**** LIGNES D'ENTRÉE
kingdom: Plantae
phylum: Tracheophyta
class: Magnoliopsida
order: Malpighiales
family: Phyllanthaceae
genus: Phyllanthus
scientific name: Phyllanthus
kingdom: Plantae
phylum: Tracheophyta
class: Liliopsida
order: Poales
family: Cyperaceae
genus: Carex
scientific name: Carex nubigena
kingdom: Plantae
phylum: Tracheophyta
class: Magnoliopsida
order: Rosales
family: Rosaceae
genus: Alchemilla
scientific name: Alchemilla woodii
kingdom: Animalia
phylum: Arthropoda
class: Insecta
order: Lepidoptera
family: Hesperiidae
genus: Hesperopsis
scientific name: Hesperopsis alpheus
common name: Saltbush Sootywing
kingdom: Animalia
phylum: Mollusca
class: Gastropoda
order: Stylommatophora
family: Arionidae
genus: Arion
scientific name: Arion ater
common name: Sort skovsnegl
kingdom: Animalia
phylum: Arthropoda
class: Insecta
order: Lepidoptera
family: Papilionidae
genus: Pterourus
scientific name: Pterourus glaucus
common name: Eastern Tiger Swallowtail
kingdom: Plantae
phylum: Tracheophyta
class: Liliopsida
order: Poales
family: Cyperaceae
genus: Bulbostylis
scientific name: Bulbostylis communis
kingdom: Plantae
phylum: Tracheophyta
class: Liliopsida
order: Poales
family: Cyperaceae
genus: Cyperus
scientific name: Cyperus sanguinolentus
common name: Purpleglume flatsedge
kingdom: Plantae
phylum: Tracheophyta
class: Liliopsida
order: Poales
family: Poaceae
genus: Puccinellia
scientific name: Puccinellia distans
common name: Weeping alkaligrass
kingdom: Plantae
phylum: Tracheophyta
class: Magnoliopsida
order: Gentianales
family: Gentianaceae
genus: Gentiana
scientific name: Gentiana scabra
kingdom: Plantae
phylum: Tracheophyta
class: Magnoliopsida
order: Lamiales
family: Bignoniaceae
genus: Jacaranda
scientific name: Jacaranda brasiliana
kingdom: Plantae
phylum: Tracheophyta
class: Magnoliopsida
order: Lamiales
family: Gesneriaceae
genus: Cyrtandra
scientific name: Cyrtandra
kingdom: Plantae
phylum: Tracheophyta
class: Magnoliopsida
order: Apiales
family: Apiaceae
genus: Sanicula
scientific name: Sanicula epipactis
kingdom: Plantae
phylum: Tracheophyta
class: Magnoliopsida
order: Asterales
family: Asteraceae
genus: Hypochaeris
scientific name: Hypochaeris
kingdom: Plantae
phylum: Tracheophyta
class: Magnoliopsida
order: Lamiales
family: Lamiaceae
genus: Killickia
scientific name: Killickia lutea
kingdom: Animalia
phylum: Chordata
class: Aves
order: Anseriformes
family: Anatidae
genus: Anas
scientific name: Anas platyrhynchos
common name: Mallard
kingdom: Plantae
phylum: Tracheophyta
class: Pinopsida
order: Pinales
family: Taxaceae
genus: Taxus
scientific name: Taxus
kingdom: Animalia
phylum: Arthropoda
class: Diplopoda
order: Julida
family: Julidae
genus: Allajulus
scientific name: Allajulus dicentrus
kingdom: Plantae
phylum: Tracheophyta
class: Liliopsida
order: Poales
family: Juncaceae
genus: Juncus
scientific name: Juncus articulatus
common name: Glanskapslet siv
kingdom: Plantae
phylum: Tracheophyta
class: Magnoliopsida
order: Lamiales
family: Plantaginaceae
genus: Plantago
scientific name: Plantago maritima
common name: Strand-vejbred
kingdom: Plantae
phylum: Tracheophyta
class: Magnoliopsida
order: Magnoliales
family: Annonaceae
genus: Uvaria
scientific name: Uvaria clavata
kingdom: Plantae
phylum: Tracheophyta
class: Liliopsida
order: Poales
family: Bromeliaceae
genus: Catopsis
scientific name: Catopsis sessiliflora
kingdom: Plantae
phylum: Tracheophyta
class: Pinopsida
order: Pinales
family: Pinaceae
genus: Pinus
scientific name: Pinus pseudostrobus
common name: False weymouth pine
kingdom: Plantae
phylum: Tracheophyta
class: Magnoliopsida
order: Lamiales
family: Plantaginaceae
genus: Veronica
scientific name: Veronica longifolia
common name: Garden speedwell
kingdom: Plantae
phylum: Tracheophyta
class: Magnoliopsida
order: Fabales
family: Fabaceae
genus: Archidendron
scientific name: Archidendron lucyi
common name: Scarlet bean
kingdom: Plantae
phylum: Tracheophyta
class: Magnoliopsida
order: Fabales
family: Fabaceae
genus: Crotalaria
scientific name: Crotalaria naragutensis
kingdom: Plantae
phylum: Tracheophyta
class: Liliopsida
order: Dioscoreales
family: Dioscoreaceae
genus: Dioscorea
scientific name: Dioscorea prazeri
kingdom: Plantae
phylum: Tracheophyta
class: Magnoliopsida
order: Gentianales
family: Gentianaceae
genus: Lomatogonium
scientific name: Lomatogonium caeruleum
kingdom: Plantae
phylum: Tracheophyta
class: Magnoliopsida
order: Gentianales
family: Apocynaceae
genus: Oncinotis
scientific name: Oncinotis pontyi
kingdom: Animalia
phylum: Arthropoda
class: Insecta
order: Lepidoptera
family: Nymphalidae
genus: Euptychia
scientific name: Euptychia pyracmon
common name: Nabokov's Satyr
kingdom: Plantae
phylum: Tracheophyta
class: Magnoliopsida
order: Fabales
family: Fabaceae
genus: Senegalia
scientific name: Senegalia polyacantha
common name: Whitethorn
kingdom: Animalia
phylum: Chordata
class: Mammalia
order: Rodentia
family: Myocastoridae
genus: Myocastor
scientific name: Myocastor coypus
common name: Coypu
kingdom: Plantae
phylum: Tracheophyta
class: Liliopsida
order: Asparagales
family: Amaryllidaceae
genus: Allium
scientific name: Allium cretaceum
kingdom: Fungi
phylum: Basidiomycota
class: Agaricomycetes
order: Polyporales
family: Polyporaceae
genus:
********
- CONSIGNE: Pouvez-vous restituer sous forme de liste JSON de chaînes, une chaîne par ligne et sans les lignes vides, les lignes des entrées ci-dessus qui vont de la ligne contenant « class: Diplopoda » à la ligne contenant « genus: Veronica », ces deux lignes comprises ?

- RÉPONSE COMPLÈTE:
[
  "class: Diplopoda",
  "order: Julida",
  "family: Julidae",
  "genus: Allajulus",
  "scientific name: Allajulus dicentrus",
  "kingdom: Plantae",
  "phylum: Tracheophyta",
  "class: Liliopsida",
  "order: Poales",
  "family: Juncaceae",
  "genus: Juncus",
  "scientific name: Juncus articulatus",
  "common name: Glanskapslet siv",
  "kingdom: Plantae",
  "phylum: Tracheophyta",
  "class: Magnoliopsida",
  "order: Lamiales",
  "family: Plantaginaceae",
  "genus: Plantago",
  "scientific name: Plantago maritima",
  "common name: Strand-vejbred",
  "kingdom: Plantae",
  "phylum: Tracheophyta",
  "class: Magnoliopsida",
  "order: Magnoliales",
  "family: Annonaceae",
  "genus: Uvaria",
  "scientific name: Uvaria clavata",
  "kingdom: Plantae",
  "phylum: Tracheophyta",
  "class: Liliopsida",
  "order: Poales",
  "family: Bromeliaceae",
  "genus: Catopsis",
  "scientific name: Catopsis sessiliflora",
  "kingdom: Plantae",
  "phylum: Tracheophyta",
  "class: Pinopsida",
  "order: Pinales",
  "family: Pinaceae",
  "genus: Pinus",
  "scientific name: Pinus pseudostrobus",
  "common name: False weymouth pine",
  "kingdom: Plantae",
  "phylum: Tracheophyta",
  "class: Magnoliopsida",
  "order: Lamiales",
  "family: Plantaginaceae",
  "genus: Veronica"
]